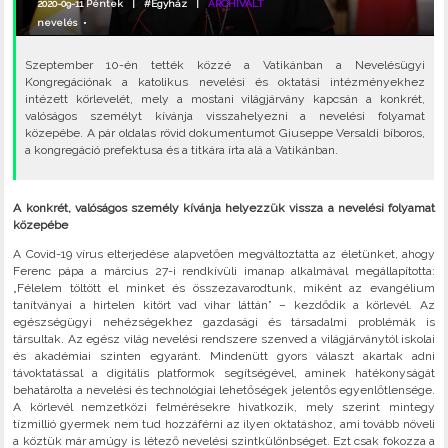
2020-09-11 Péntek |
#Egyház
|
ARCHIVÁLT
nevelés
•
Szeptember 10-én tették közzé a Vatikánban a Nevelésügyi
Kongregációnak a katolikus nevelési és oktatási intézményekhez
intézett körlevelét, mely a mostani világjárvány kapcsán a konkrét,
valóságos személyt kívánja visszahelyezni a nevelési folyamat
közepébe. A pár oldalas rövid dokumentumot Giuseppe Versaldi bíboros,
a kongregáció prefektusa és a titkára írta alá a Vatikánban.
A konkrét, valóságos személy kívánja helyezzük vissza a nevelési folyamat
közepébe
A Covid-19 vírus elterjedése alapvetően megváltoztatta az életünket, ahogy
Ferenc pápa a március 27-i rendkívüli imanap alkalmával megállapította:
„Félelem töltött el minket és összezavarodtunk, miként az evangélium
tanítványai a hirtelen kitört vad vihar láttán” – kezdődik a körlevél. Az
egészségügyi nehézségekhez gazdasági és társadalmi problémák is
társultak. Az egész világ nevelési rendszere szenved a világjárványtól iskolai
és akadémiai szinten egyaránt. Mindenütt gyors választ akartak adni
távoktatással a digitális platformok segítségével, aminek hatékonyságát
behatárolta a nevelési és technológiai lehetőségek jelentős egyenlőtlensége.
A körlevél nemzetközi felmérésekre hivatkozik, mely szerint mintegy
tízmillió gyermek nem tud hozzáférni az ilyen oktatáshoz, ami tovább növeli
a köztük már amúgy is létező nevelési szintkülönbséget. Ezt csak fokozza a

WORK INSTRUCTIONS: Gather and copy every line of the data in which the string "közepébe" is found.

RESULT FOR THIS EXERCISE:
közepébe. A pár oldalas rövid dokumentumot Giuseppe Versaldi bíboros,
közepébe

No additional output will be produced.